Cinema has always been my go-to means of escapism and during the middle of a four-day stint of painfully slow internet speeds, Oliver Stone’s U Turn was the perfect detour thanks to its recent arrival on DVD & Blu-ray from Shock Entertainment. Sean Penn heads up a stacked cast as slick drifter, Bobby Cooper, who’s on the road to pay off his gambling debt to Vegas gangsters when his car breaks down, leaving him stranded in Superior, Arizona.

Often when we get ourselves in a negative mindset, born of stress and frustration, something as innocuous as a cold Dr. Pepper can be an ordeal. Bobby enters the ironically named town with a similar attitude and barely an ounce of patience, but it soon becomes apparent that he’s stepped into a microcosm of sorts, an ‘island of misfit toys’ if you like. The seemingly lawless community is our hero’s biggest detriment, which trickles all the way down to a grease-covered Billy Bob Thornton as sole mechanic Darrell, who dictates “company policy” to serve his own interests. Nevertheless, the sight of the town temptress played by Jennifer Lopez sets the rather haywire plot into motion, involving sex, money and murder. Much like many traditional neo-noir films, the protagonist generally has a handle of things despite the lure of a ‘dame to kill for’. However, in Bobby’s case, we learn that his reckless behaviour has landed him in a world of trouble leading to what one could surmise as a self-induced purgatory within Superior’s aura of confined chaos. His only source of advice or wisdom comes from a blind war veteran played by an unrecognisable Jon Voight, who somehow appears immune to the environment. As mentioned above, U Turn does indeed boast a stacked cast with Nick Nolte as wealthy and equally psychotic business owner Jake McKenna, opposite the complacent Sheriff Potter played by the late Powers Boothe, who are the film’s most sinister characters. Last but certainly not least, however, are Claire Danes and Joaquin Phoenix as time-warp couple Jenny and the rebellious Toby N. Tucky, who serves more like a constant annoyance to Bobby whilst on his quest to escape.

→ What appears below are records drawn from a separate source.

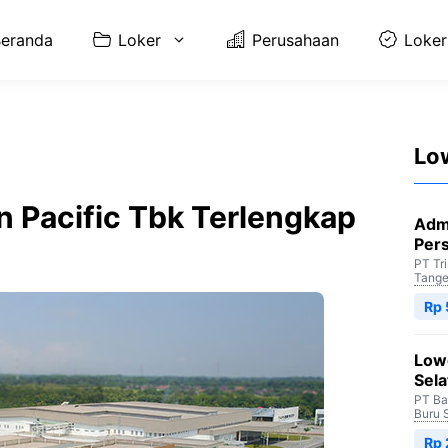
eranda
Loker
Perusahaan
Loker
Lo
n Pacific Tbk Terlengkap
Adm
Per
PT Tr
Tange
Rp 
Low
Sela
PT Ba
Buru 
Rp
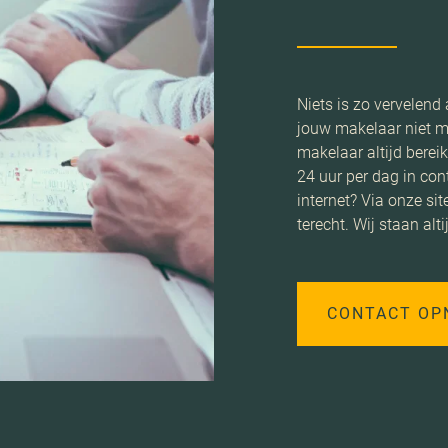
Niets is zo vervelend
jouw makelaar niet m
makelaar altijd berei
24 uur per dag in con
internet? Via onze sit
terecht. Wij staan alti
CONTACT OP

High contrast, intense image clarity and an abundance of film grain give U Turn a razor-sharp edge while emphasising the harsh desert climate of Arizona. High definition enables these visual qualities to thrive and coexist perfectly. I can’t imagine the film looking any better on Blu-ray and I think any Ultra HD upgrade would prove to be a step backwards. Unlike many of Shock Entertainment’s previous releases we have the option of two audio tracks, Dolby 2.0 & 5.1 on a region B encoded disc. While they’re not instantly distinguishable, I’m sure fans of the film’s soundtrack will appreciate the immersive 5 channel output.

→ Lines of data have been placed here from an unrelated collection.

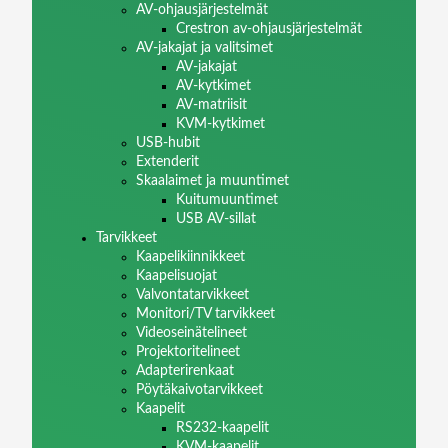
AV-ohjausjärjestelmät
Crestron av-ohjausjärjestelmät
AV-jakajat ja valitsimet
AV-jakajat
AV-kytkimet
AV-matriisit
KVM-kytkimet
USB-hubit
Extenderit
Skaalaimet ja muuntimet
Kuitumuuntimet
USB AV-sillat
Tarvikkeet
Kaapelikiinnikkeet
Kaapelisuojat
Valvontatarvikkeet
Monitori/TV tarvikkeet
Videoseinätelineet
Projektoritelineet
Adapterirenkaat
Pöytäkaivotarvikkeet
Kaapelit
RS232-kaapelit
KVM-kaapelit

I feel that U Turn would have been better suited to Shock’s sub-label of Cinema Cult due to the film’s gritty style and nature, plus the well-earned R rating. It’s not Oliver Stone’s most cohesive film, but stands firm next to the likes of Natural Born Killer. So as Flo the waitress, played effortlessly by Julie Hagerty, politely told our weary hero, “Now you can fuckin’ take it, or you can fuckin’ leave it.”